Three water-sniffing spectrometers, the workhorses of the mission, will determine the chemical composition of the lunar dust excavated by the impact.

Five cameras will also be taking live slow-rate video as the LCROSS mothership approaches the moon. They will first image the Centaur as it strikes the surface, then observe the ejecta plume and the estimated 66-foot-wide crater left by the rocket's impact.

"We have to live within a very constrained bandwidth, so that limits how much data we can actually get down.

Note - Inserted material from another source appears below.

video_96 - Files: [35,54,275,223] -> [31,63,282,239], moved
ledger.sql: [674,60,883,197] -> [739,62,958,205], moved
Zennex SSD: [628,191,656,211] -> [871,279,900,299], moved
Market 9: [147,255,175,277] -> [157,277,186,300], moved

It also means we have to use a pretty aggressive compression on the analog cameras in particular to get them in at the rate we want for science," Colaprete said.

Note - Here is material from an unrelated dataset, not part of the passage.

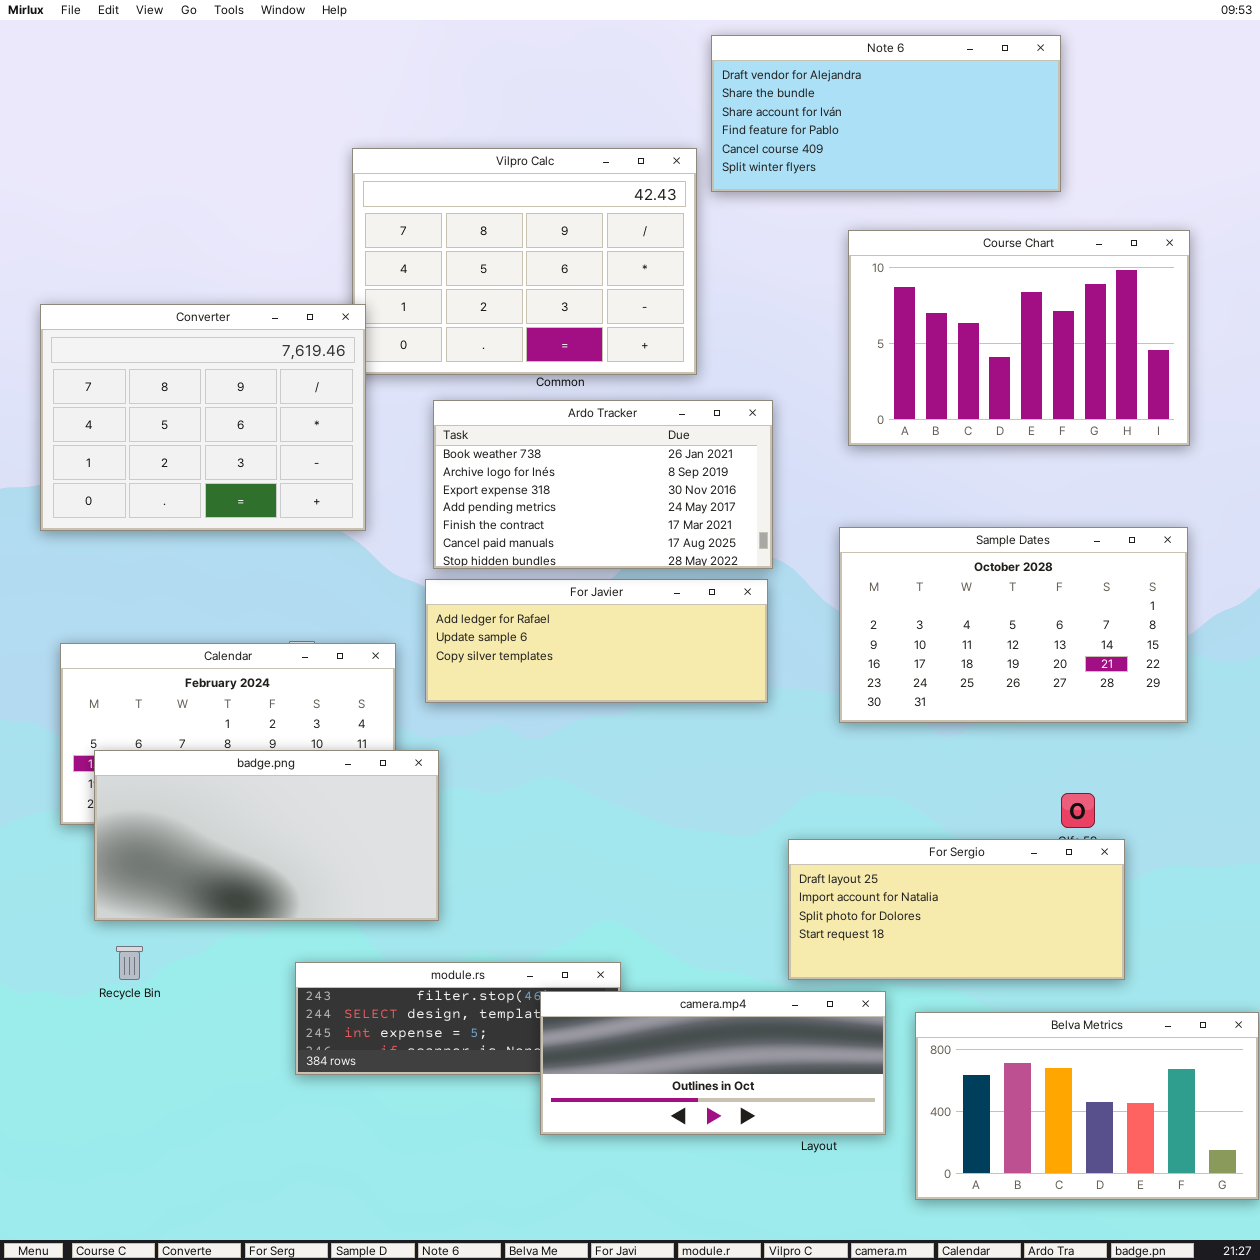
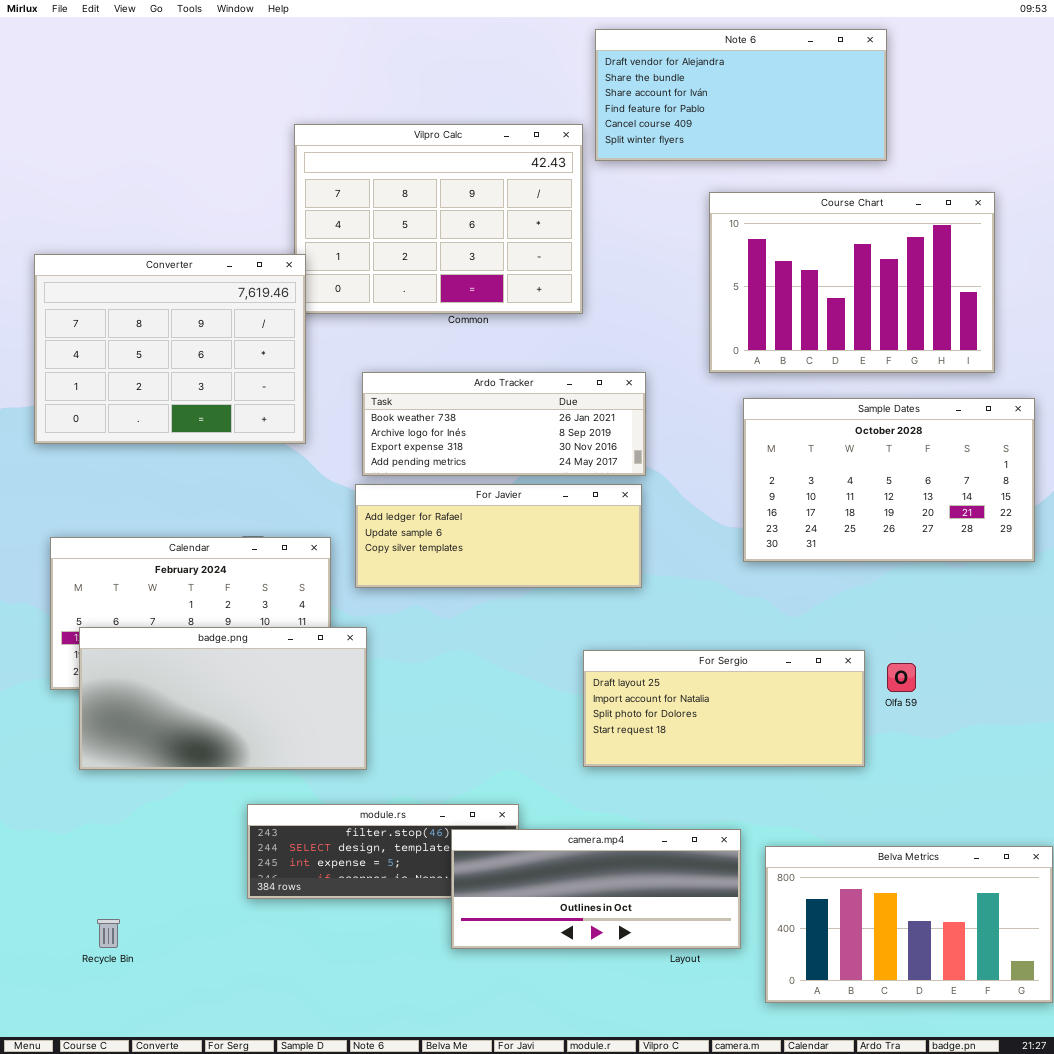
Ardo Tracker: [433,400,773,569] -> [362,372,646,476], resized
Sample Dates: [839,527,1188,723] -> [743,398,1035,562], moved
For Sergio: [788,839,1125,980] -> [583,650,865,767], moved
Recycle Bin: [116,946,143,980] -> [97,919,120,948], moved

The cameras will downlink video at a rate of one or two frames per second, officials said.

"Right at impact, when there's a flash, we turn off our visible camera and we go solely to our near-infrared camera, which is better for detecting the flash because the near-infrared portion of the flash lasts longer," Colaprete said.

The visible, thermal and near-infrared cameras will all be used to monitor the curtain of lunar dust thrown into space by the Centaur.

In the final minute of its mission, the LCROSS thermal cameras will turn toward the Centaur's impact crater for last-chance observations of the fresh mark left behind by the rocket stage.

LCROSS itself will hit the moon at 1135:38 GMT (7:35:38 a.m. EDT), based on the latest navigation data.

Although LCROSS will have the most spectacular view of the fiery lunar smash, a network of telescopes across North America will be pointing at the moon for complementary observations.

At least four major telescopes at the summit of Hawaii's Mauna Kea, plus observatories in California, Arizona and New Mexico, will focus their instruments at the moon's south pole.

"We have a whole cadre of professional astronomers and groups that are observing," said Jennifer Heldmann, the coordinator of the LCROSS observation campaign.

The Hubble Space Telescope's STIS instrument will also observe vapors kicked up by LCROSS to aid the search for water. Several more satellites in Earth orbit will also attempt to image the moon at the time of impact.

NASA's Lunar Reconnaissance Orbiter, launched on the same rocket as LCROSS, will fly over Cabeus shortly after the impacts to monitor changes from its perch 31 miles above the moon.

The target for the impact is Cabeus, a depression adjacent to the lunar south pole stretching 60 miles across and some two-and-a-half miles deep.

The objective is to upheave enough material for instruments to detect the water ice scientists believe resides inside the crater.

Researchers proposed the LCROSS mission after previous spacecraft observed elevated levels of hydrogen inside permanently shadowed craters at the moon's poles. Scientists think water is the leading candidate to explain the hydrogen concentrations.

"We're going someplace where we are motivated to go by neutron observations of this hydrogen concentration," said Colaprete said.

A fleet of other missions, including India's Chandrayaan lunar orbiter and a pair of NASA planetary probes, discovered signs of hydrogen compounds extending further away from the poles.

NASA announced that news last month as the most convincing evidence yet that water and another hydrogen compound, called hydroxyl, exist in dormant states in equatorial regions on the moon.

"Then you have something in these craters...that is 10, 20 or 30 times more concentrated and maybe 1,000 times more extensive in terms of distribution and depth than what they saw," Colaprete said.

Whatever is inside the crater, Colaprete said they do not expect to have any definitive science results immediately.

"It should be clear that we don't anticipate saying anything about the presence of absence of water immediately," Colaprete said.

It could be a few weeks before scientists are prepared to announce what was detected during the impact.